In der Öffentlichkeit gilt die Vision Pro als teurer Flop. Doch im direkten Vergleich zur Meta Quest liest sich das Bild differenzierter.
Weltweit hat Apple bis Oktober 2025 nach aktuellen Zahlen rund eine Million Headsets abgesetzt.
Den Umsatz pro Exemplar hätte Meta gern
Nach dem M5‑Refresh kamen noch einmal 45.000 Stück dazu. Im vierten Quartal 2025 setzte Apple mit der Brille 157,5 Millionen US‑Dollar um – bei nur etwa einem Zehntel der Stückzahlen, die Meta mit der Quest benötigt, um auf denselben Umsatz zu kommen.
Apple dreht den Werbehahn zu
Jüngste Entwicklung ist, dass Apple das Marketingbudget für die Vision Pro in Märkten wie den USA und Großbritannien angeblich um bis zu 95 Prozent reduziert.
Auch die Produktion soll jetzt stark gedrosselt werden.
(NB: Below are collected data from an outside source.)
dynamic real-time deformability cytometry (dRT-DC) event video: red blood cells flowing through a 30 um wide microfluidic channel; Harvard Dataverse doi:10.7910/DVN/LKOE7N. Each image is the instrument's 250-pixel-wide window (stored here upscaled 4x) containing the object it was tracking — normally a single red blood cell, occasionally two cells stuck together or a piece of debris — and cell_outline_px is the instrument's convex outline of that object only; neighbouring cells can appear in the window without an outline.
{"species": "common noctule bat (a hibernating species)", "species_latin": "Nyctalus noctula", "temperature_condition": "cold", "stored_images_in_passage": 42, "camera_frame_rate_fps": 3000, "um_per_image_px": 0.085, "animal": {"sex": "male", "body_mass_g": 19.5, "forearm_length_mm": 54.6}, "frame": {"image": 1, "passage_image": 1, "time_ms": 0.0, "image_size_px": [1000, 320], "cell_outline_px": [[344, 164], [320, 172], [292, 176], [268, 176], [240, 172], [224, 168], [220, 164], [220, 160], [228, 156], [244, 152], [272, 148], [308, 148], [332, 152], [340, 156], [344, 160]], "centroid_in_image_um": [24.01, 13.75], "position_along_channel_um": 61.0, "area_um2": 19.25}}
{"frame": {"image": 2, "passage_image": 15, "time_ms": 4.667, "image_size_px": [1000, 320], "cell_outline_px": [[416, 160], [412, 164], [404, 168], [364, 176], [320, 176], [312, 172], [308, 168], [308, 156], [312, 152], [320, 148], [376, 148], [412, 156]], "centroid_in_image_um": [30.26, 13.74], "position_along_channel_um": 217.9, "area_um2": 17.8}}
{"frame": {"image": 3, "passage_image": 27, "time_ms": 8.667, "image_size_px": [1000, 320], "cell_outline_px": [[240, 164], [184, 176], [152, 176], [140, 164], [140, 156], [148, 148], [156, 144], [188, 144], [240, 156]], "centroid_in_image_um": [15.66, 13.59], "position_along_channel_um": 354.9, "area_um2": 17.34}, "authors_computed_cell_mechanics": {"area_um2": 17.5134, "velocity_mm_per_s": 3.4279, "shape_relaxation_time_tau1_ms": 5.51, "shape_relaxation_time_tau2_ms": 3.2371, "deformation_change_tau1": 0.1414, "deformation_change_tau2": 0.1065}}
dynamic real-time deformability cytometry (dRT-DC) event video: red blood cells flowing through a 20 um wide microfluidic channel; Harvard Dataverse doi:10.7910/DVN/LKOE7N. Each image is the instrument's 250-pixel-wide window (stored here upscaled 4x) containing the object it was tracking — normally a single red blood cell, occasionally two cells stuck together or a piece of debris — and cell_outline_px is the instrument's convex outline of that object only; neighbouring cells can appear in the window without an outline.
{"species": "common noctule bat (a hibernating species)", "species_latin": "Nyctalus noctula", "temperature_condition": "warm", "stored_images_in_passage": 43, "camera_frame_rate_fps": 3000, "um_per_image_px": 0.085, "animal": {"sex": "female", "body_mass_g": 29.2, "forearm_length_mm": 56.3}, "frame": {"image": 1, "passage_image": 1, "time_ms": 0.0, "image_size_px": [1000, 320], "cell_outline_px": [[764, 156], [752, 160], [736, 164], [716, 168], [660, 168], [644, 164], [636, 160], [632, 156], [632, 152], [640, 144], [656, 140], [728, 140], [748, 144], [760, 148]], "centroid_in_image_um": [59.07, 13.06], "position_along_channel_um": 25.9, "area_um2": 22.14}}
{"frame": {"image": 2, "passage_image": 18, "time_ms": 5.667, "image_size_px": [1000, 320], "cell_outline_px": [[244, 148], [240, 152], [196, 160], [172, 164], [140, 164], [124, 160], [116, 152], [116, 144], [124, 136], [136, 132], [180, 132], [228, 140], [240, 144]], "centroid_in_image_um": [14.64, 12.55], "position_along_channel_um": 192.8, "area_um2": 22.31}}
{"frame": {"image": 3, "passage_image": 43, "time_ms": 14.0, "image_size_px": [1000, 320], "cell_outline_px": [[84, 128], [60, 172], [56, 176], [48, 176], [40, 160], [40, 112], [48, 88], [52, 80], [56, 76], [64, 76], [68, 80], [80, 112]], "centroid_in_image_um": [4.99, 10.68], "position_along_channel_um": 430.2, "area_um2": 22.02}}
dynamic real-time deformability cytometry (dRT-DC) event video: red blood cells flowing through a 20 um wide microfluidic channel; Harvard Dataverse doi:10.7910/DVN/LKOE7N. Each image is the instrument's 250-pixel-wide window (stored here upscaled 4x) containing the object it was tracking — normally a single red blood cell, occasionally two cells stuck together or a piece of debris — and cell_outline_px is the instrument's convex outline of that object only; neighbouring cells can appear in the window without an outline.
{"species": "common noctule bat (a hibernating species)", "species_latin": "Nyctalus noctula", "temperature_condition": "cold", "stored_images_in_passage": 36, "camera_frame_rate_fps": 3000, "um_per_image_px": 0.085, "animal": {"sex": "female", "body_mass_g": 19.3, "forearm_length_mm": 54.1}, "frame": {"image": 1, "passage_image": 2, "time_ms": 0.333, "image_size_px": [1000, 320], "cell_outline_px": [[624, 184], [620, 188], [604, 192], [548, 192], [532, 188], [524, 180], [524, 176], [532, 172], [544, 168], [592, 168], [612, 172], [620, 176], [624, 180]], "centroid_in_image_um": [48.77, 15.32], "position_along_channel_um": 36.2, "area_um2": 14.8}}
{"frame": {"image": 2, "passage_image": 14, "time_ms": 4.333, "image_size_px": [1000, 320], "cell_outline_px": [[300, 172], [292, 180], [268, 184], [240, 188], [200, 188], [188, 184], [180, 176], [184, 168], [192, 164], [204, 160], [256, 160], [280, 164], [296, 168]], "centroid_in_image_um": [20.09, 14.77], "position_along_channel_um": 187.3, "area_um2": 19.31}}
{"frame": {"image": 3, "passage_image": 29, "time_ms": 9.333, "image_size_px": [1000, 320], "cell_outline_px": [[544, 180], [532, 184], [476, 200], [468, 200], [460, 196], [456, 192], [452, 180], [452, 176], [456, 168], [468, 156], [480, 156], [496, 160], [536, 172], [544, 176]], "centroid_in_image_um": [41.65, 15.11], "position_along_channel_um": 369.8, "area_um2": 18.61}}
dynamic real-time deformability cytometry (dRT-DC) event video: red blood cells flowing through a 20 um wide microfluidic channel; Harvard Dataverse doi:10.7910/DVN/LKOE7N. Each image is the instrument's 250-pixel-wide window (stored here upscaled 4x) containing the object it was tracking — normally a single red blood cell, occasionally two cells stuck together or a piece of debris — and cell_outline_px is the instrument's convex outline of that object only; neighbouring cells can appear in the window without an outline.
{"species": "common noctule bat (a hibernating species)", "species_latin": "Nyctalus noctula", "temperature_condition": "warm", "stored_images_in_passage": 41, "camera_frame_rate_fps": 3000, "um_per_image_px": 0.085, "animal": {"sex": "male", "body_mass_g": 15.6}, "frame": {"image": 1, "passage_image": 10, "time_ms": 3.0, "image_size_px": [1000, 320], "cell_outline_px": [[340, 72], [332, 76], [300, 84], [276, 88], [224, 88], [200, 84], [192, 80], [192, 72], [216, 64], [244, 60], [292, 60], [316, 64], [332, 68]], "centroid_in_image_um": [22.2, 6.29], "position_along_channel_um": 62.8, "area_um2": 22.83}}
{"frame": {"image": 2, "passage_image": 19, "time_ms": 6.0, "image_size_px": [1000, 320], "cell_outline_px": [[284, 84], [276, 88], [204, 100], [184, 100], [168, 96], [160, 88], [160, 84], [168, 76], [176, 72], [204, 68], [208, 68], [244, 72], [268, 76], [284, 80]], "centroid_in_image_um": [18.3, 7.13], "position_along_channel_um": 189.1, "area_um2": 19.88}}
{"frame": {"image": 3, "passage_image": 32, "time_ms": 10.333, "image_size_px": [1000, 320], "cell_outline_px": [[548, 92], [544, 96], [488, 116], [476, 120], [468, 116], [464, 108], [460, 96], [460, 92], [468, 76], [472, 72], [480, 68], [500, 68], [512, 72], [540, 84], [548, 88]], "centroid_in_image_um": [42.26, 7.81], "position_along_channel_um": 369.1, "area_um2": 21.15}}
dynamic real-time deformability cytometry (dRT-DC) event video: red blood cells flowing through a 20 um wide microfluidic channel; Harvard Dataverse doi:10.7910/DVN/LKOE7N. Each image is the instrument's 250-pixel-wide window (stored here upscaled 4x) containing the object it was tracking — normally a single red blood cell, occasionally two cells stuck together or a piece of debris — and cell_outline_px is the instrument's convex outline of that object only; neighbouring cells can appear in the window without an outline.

A new report on Apple Vision Pro filled with old data suggests the headset is a „rare failure“ for Apple, that is, if you consider $157 million in revenue in a single quarter a failure.#Apple
— AppleInsider (@appleinsider) January 1, 2026
Zu teuer, zu schwer, zu wenige Apps
Analysten sehen die Hauptprobleme in Preis, Komfort und Ökosystem. In Deutschland startet die Vision Pro bei 3.699 Euro. Gleichzeitig klagen Nutzer über das Gewicht, und speziell angepasste Apps bleiben rar.
Strategieprodukt statt Massenhit
Apple selbst schweigt zu offiziellen Zahlen und positioniert die Vision Pro weiter als frühen Einstieg in „spatial computing“.
Rund eine Million aktive Nutzer und ein zehnmal höherer Umsatz pro Exemplar als Meta sprechen gegen einen Totalausfall – auch wenn die drastische Kürzung des Werbebudgets zeigt, dass Apple die Erwartungen offenbar nachjustiert.